We loved this post in the Wall street Journal Blog, "the Juggle". Author, Rachel Emma Silverman makes some very valid points about successful career people often having a stay at home or "flex" spouse. Have you and your partner made a strategic choice as to who's career is the primary working focus of the family and who takes on more responsibility at home? Has it made your family unit more successful? Do both partners feel successful in their roles?
What Careers Require Stay-at-Home Spouses?
By Rachel Emma Silverman
In Monday’s post on how many top female CEOs are also moms, we noted that many of these executives had husbands who had scaled back their careers in order to take on more responsibility at home.
The post got me thinking about a provocative email from a reader who noted that many careers or companies still unofficially “require” that top achievers have a stay-at-home partner (usually a wife) to get ahead.
The reader and her husband, an engineer, both work full time and have children, but her husband, who wants to be a hands-on dad, can’t put in the 70-hour weeks necessary to move up to the next level in his career. (His colleagues all have stay-at-home wives, she added.)
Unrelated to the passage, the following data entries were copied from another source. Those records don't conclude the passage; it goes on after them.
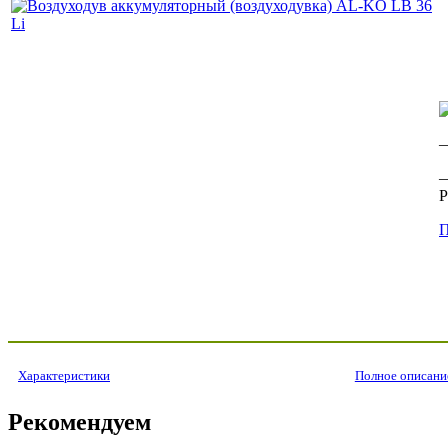
—
—
Р
П
Характеристики
Полное описани
Рекомендуем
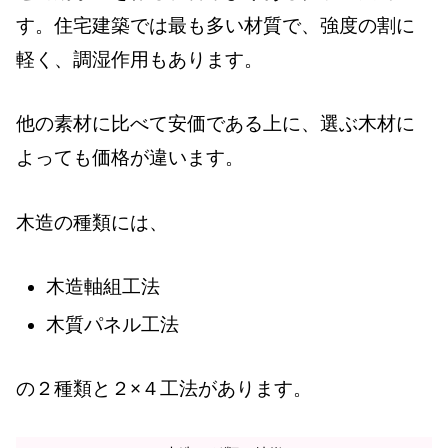
す。住宅建築では最も多い材質で、強度の割に
軽く、調湿作用もあります。
他の素材に比べて安価である上に、選ぶ木材に
よっても価格が違います。
木造の種類には、
木造軸組工法
木質パネル工法
の２種類と２×４工法があります。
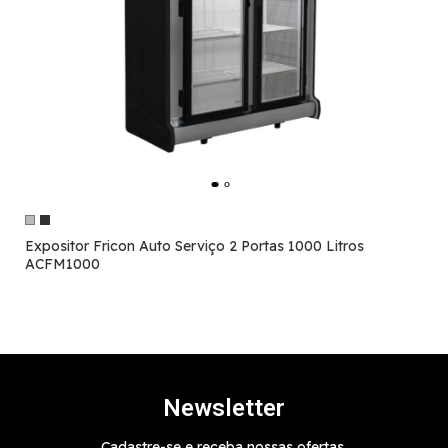
Expositor Fricon Auto Serviço 2 Portas 1000 Litros
ACFM1000
Newsletter
Cadastre-se e receba nossas ofertas.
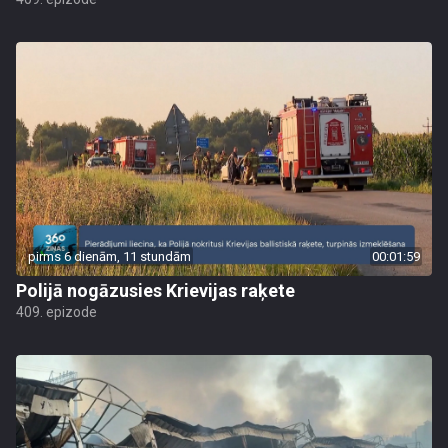
pirms 6 dienām, 11 stundām
00:01:59
Polijā nogāzusies Krievijas raķete
409. epizode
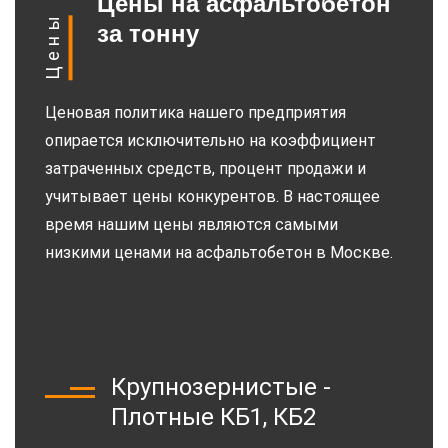
Цены на асфальтобетон
Цены
за тонну
Ценовая политика нашего предприятия
опирается исключительно на коэффициент
затраченных средств, процент продажи и
учитывает цены конкурентов. В настоящее
время нашим цены являются самыми
низкими ценами на асфальтобетон в Москве.
Крупнозернистые -
Плотные КБ1, КБ2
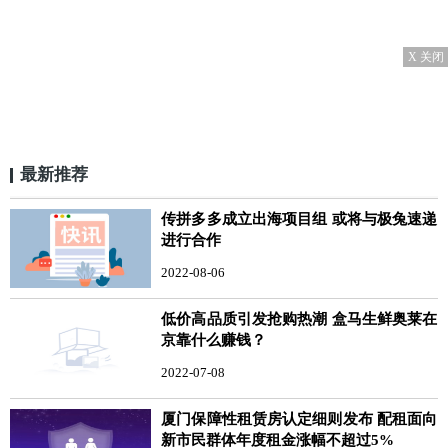
X 关闭
最新推荐
传拼多多成立出海项目组 或将与极兔速递
进行合作
2022-08-06
低价高品质引发抢购热潮 盒马生鲜奥莱在
京靠什么赚钱？
2022-07-08
厦门保障性租赁房认定细则发布 配租面向
新市民群体年度租金涨幅不超过5%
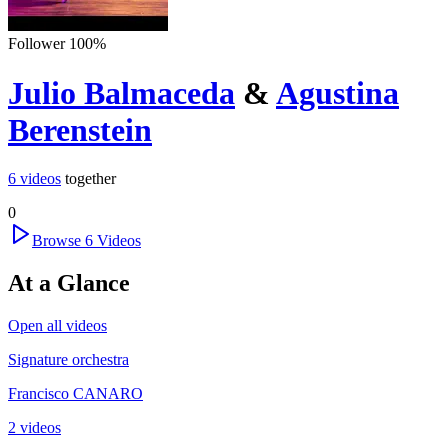
Follower
100
%
Julio Balmaceda
&
Agustina
Berenstein
6
videos
together
0
Browse
6
Videos
At a Glance
Open all videos
Signature orchestra
Francisco CANARO
2 videos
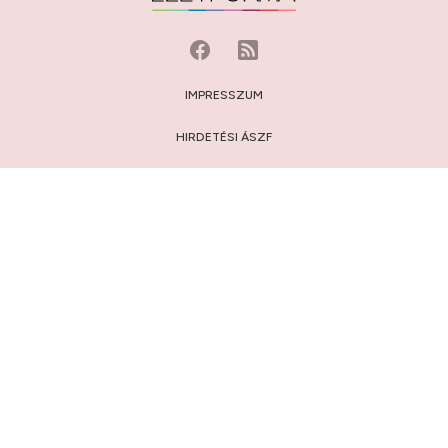
IMPRESSZUM
HIRDETÉSI ÁSZF
MÉDIAAJÁNLAT
JOGI NYILATKOZAT
HOZZÁSZÓLÁSI SZABÁLYZAT
ADATVÉDELEM:
TÁJÉKOZTATÓ
/
BEÁLLÍTÁSOK
© 2009-2026 Privátbankár.hu Kft.
FELIRATKOZÁS AZ ÉLETFORMA.HU HÍRLEVELÉRE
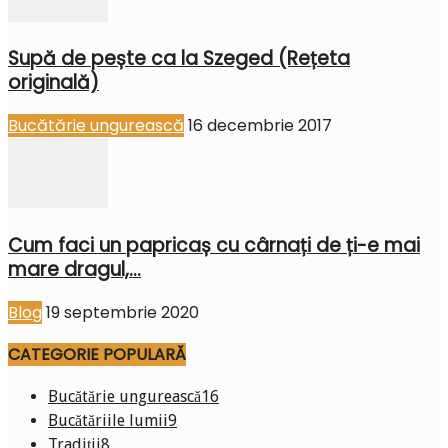
Supă de pește ca la Szeged (Rețeta
originală)
Bucătărie ungurească
16 decembrie 2017
Cum faci un papricaș cu cârnați de ți-e mai
mare dragul,...
Blog
19 septembrie 2020
CATEGORIE POPULARĂ
Bucătărie ungurească
16
Bucătăriile lumii
9
Tradiții
8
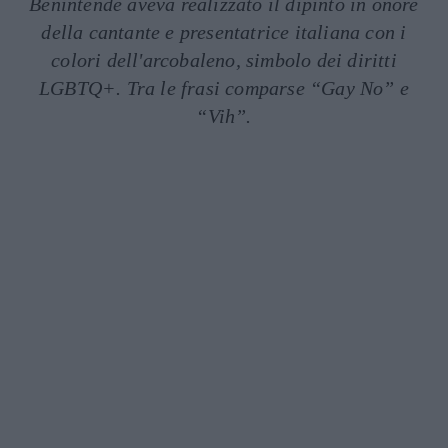
Benintende aveva realizzato il dipinto in onore
della cantante e presentatrice italiana con i
colori dell'arcobaleno, simbolo dei diritti
LGBTQ+. Tra le frasi comparse “Gay No” e
“Vih”.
“I’m wondering if you start to have more men like my husband who want to be very different dads than their fathers and aren’t willing to completely sacrifice family in order to get ahead, if the corporate world will slowly change,” the reader wrote. She notes, however, that in some fields, such as financial services, the “financial rewards are so great that you’ll always find people willing to give up most of their home-life for the financial pay-off.”
Even jobs that don’t pay as well as financial services or big law, simply might be so demanding—like being a politician on the campaign trail– that it makes sense for one spouse to scale back (like Michelle Obama and many political wives before her.) In other cases, if both spouses work full-time, very time-intensive jobs, it sure helps if at least one makes enough money to pay for lots of help and child care.
But what about, well, the rest of us, who can’t necessarily afford to pay a staff of helpers to keep our families running smoothly? A journalist friend, a mother of two young children whose husband also worked full time, was considering a big promotion that would require her to work longer hours. She queried some colleagues and acquaintances who worked really long days to find out how they managed.
All of them, she said, “had husbands in lesser jobs, working from home sometimes, not working at all, or if he is also in a demanding role, the family has lots of child care” (and presumably lots of money). She found this really disheartening. “I didn’t find anyone quite like [my husband and I]–both of us mid-career on the edge of moving up to the ‘big time’ job.”
Even in this day and age, are some jobs just so demanding that they unofficially require a stay-at-home spouse, or one with a less-taxing or more flexible job? To advance in your career, would it require that your spouse scale back his or her work, or vice versa? Or would just having more money to pay for more help be the key?